# Can the Bolt Remote Power "Off" a Projector



## golf4dj (Nov 6, 2005)

Has anyone been able to program their remote to power off their projector - many projectors requires that you press the power button twice to power it off like mine.

I would love for the Tivo remote to power on/off all devices I use in the media room when using the Tivo. 

My setup uses a Yamaha Receiver (RX-V673) and a BenQ projector (1080ST). I assume no issues with the receiver but I am not sure the remote would handle to power off cycle for my projector.

Thoughts?


----------



## GoodSpike (Dec 17, 2001)

Will it eventually turn off on its own if you put the Tivo into Standby?


----------



## dianebrat (Jul 6, 2002)

If the projector can use a TV code and has ir reception, then the answer would be yes.


----------



## jcthorne (Jan 28, 2002)

If you mean as part of a power off all components macro, no it will not send the power code twice. You can program a button for the projector power and then press it twice. This is what I had to do for my Epson projector.


----------



## golf4dj (Nov 6, 2005)

Thanks for the replies.

Goodspike - unfortunately the Projector won't turn off on its own even if no signal - I believe it goes into the low power state but does not turn off.
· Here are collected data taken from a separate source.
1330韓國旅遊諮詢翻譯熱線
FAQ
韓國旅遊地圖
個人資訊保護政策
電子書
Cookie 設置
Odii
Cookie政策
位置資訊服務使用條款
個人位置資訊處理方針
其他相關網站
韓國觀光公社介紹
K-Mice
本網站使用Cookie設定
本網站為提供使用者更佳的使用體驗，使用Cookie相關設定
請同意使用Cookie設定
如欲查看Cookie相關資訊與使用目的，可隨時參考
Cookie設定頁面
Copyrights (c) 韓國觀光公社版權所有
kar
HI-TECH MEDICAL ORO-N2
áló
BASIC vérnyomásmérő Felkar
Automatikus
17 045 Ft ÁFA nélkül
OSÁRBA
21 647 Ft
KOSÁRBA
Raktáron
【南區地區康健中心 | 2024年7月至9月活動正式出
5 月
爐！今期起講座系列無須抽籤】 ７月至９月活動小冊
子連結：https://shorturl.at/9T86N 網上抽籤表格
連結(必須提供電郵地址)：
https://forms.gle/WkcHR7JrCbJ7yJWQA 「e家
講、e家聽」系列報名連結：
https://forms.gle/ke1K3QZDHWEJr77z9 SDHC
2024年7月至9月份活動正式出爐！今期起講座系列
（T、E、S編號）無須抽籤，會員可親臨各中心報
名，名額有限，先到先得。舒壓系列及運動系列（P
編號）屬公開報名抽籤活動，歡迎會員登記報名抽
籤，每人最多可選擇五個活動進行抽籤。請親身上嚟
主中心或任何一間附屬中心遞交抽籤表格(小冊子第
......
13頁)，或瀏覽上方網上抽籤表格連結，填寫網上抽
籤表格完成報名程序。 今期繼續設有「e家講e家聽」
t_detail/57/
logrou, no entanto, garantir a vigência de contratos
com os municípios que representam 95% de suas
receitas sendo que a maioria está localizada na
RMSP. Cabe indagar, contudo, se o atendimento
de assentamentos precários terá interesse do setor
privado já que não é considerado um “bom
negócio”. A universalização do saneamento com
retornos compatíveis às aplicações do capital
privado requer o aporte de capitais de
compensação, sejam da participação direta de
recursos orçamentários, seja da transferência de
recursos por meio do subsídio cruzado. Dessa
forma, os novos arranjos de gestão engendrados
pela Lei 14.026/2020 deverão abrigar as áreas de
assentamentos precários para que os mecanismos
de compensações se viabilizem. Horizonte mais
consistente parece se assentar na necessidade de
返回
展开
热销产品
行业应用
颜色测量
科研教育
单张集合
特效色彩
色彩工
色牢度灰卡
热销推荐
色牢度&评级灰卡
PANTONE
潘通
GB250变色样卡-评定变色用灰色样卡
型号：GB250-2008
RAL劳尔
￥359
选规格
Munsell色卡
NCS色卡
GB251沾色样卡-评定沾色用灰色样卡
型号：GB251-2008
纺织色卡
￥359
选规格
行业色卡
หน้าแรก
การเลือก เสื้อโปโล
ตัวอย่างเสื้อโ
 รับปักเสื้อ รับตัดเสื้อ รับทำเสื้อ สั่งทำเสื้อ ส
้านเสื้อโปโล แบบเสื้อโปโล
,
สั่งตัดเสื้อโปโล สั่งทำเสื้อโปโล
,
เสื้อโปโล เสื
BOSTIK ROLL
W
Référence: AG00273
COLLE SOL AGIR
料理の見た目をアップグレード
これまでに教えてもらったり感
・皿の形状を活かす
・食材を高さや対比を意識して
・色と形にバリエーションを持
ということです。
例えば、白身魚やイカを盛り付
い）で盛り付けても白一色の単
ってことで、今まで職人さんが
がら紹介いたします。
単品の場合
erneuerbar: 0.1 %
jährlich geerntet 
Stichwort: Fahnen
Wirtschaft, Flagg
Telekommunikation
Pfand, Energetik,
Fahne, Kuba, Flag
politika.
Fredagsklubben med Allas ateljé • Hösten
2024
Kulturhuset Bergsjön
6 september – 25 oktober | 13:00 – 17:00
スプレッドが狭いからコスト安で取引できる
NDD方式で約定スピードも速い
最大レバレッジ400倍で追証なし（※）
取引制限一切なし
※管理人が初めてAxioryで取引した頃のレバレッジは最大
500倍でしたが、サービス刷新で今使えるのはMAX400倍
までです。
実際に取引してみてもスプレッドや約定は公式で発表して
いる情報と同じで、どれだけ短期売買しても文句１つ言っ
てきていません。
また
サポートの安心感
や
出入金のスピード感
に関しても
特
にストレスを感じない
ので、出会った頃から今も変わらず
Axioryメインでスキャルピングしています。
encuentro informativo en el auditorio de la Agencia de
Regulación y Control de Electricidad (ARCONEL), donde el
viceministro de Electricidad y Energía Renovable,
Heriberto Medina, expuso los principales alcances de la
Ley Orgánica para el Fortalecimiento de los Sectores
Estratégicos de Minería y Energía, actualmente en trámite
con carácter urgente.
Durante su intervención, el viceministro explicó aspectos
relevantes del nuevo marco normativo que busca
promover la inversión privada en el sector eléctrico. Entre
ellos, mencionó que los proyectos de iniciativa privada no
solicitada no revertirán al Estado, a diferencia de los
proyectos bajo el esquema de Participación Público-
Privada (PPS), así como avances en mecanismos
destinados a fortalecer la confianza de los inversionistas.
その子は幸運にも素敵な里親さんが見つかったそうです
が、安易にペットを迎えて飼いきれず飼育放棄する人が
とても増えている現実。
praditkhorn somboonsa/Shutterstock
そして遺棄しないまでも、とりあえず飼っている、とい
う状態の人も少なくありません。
Jcthorne - not sure I am following - were you able to program your TV remote to map one of the buttons to emulate the power button on your projector - what remote do you have as I don't know that I have that option with the standard remote that was shipped with my Bolt.


----------



## jcthorne (Jan 28, 2002)

golf4dj said:


> Thanks for the replies.
> 
> Goodspike - unfortunately the Projector won't turn off on its own even if no signal - I believe it goes into the low power state but does not turn off.
> 
> Jcthorne - not sure I am following - were you able to program your TV remote to map one of the buttons to emulate the power button on your projector - what remote do you have as I don't know that I have that option with the standard remote that was shipped with my Bolt.


I am using the slide remote with the learning feature.


----------